子どもに迷惑をかけないために…
「墓じまい」という静かな決断
佐藤和夫さん(仮名・69歳)は、地方都市で妻と二人、年金を頼りに穏やかな生活を送っています。
年金収入は夫婦合わせて月およそ24万円。
預貯金などの資産は2,000万円ほどあり、贅沢はできないものの、日々の暮らしに大きな不安はありません。
毎年お盆が近づくと、和夫さん夫婦は欠かさずお墓参りに出かけてきました。
自宅から電車で1時間ほど。
先祖代々受け継がれてきた大切なお墓です。
しかし、年齢を重ねるにつれ、草むしりや掃除が少しずつ体に堪えるようになってきました。
「この先、いつまで自分たちで管理できるだろうか…」
そんな思いが、頭をよぎるようになります。
一人息子は大企業に勤め、国内外を飛び回る忙しい毎日。
実家に戻るのは年に一度あるかどうかです。
「将来、このお墓のことであの子に負担をかけたくない」
そう考えた和夫さんは、息子に相談したうえで墓じまいを決断しました。
息子からは「父さんたちが決めたなら、それでいいよ」と言われ、背中を押された形です。
墓じまい後に気づいた「想定外の喪失感」
墓石の撤去・解体、遺骨の取り出しや移送、新たな納骨先の使用料、僧侶への供養料などを合わせ、費用はおよそ100万円。
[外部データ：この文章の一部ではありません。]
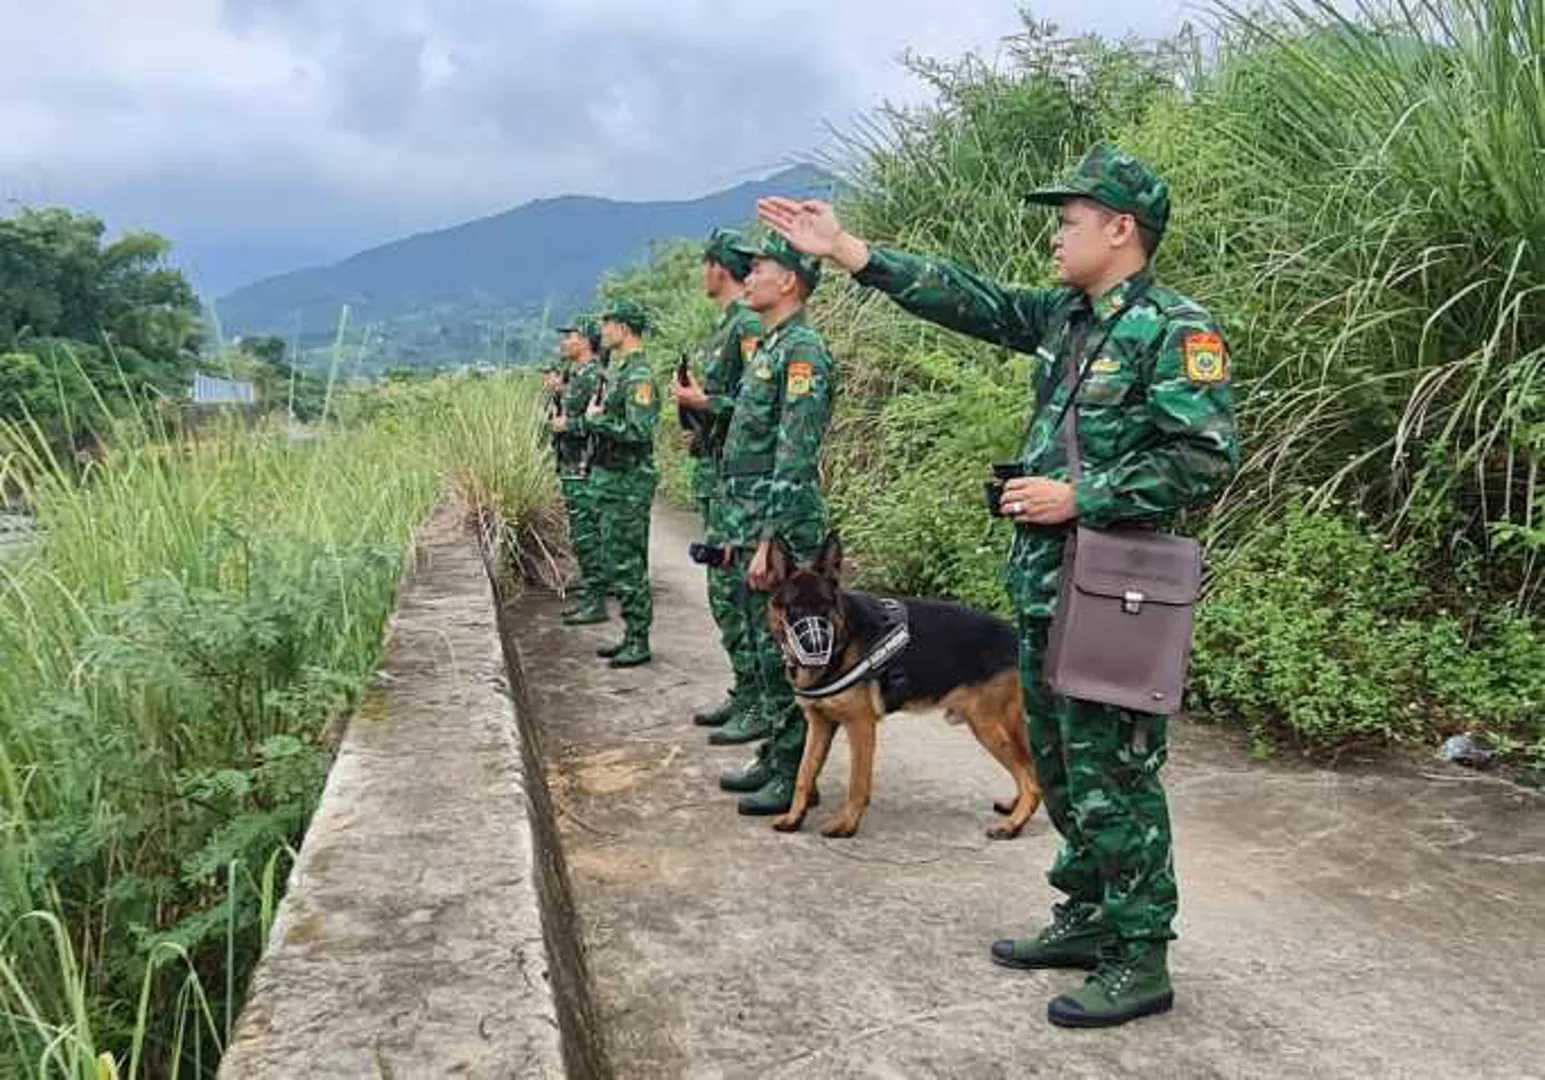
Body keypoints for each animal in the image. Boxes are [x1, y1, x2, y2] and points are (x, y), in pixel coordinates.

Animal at [766, 537, 1044, 840]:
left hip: (988, 725)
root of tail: (1018, 640)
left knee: (1032, 781)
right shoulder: (819, 724)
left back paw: (1012, 825)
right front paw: (794, 818)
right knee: (1030, 769)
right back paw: (1015, 807)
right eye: (794, 609)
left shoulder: (860, 725)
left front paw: (847, 825)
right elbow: (804, 774)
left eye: (826, 606)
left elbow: (857, 783)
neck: (845, 636)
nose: (815, 646)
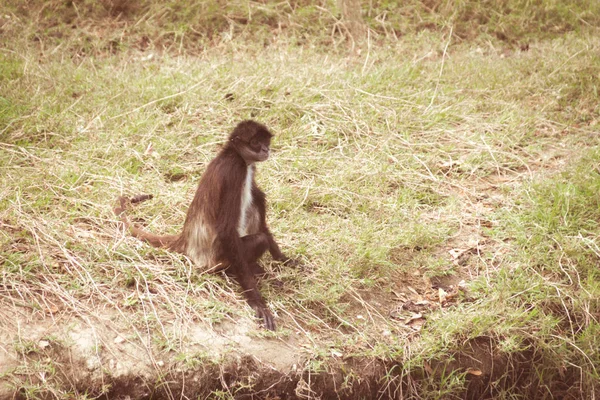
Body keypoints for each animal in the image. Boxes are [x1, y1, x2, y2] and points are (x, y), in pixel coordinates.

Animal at [115, 119, 292, 332]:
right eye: (256, 142)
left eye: (266, 141)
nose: (266, 149)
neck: (233, 154)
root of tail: (185, 238)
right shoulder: (234, 171)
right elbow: (226, 230)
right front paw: (257, 302)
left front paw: (283, 259)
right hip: (217, 260)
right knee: (259, 237)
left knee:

「高かったけれど、これで肩の荷が下りた」当初はそう感じていました。
遺骨は共同墓地に納め、将来は自分たち夫婦も同じ場所に入る予定です。
形式上、供養は続いています。
ところが、親戚に事後報告すると、思いがけない言葉を投げかけられました。
「先祖のお墓を片付けるなんて…」
「よくそんな決断ができたね」
さらに、夏休みに遊びに来た9歳の孫から、こう聞かれました。
「おじいちゃん、お墓は? 今年は行かないの?」
その瞬間、和夫さんの胸に、言葉にできない穴が開きました。
これまで、家族みんなで花を買い、お墓に水をかけ、手を合わせ、帰りにアイスを食べる
―それが夏の恒例行事でした。
孫にとっては「先祖」という存在を感じる、数少ない体験の場だったのです。
「もしかすると、大切な時間を奪ってしまったのではないか…」
そう思うようになりました。
合理性だけで決めていい問題ではない
高齢になると、お墓の管理が負担になるのは事実です。
子どもに迷惑をかけたくないという思いも、自然な親心でしょう。
しかし、「遠い」「大変」という理由だけで、すぐ墓じまいを選ぶ必要があるとは限りません。
- 清掃や供養を代行してくれるサービス
- 近場への改葬
- 親族間での分担
など、別の選択肢もあります。
また、墓じまいには・離檀料トラブル・改葬許可の不備・想定外の追加費用などのリスクもあります。
さらに重要なのは、お墓が単なる管理対象ではなく、心の拠り所になっている場合があるという点です。
後悔しないために必要なこと
墓じまいに「正解」はありません。
状況によっては、合理性を優先せざるを得ないケースもあります。
それでも、
- なぜ墓じまいをしたいのか
- 本当に困っているのは何か
- 家族はどう感じるのか
を、時間をかけて話し合うことが大切です。
一度行えば、元に戻すことはできません。
だからこそ、「良かれと思って」の決断ほど、慎重さが求められます。
終活とは、単に物を整理することではありません。
自分と家族の価値観を確認する作業でもあります。
和夫さんは今、こう語ります。
「選択自体が間違いだったとは思わない。
でも、もっと考える時間を持てばよかった」
墓じまいを考えている方は、ぜひ一度立ち止まり、複数の選択肢と向き合ってみてください。
そのプロセスこそが、後悔の少ない老後につながっていきます。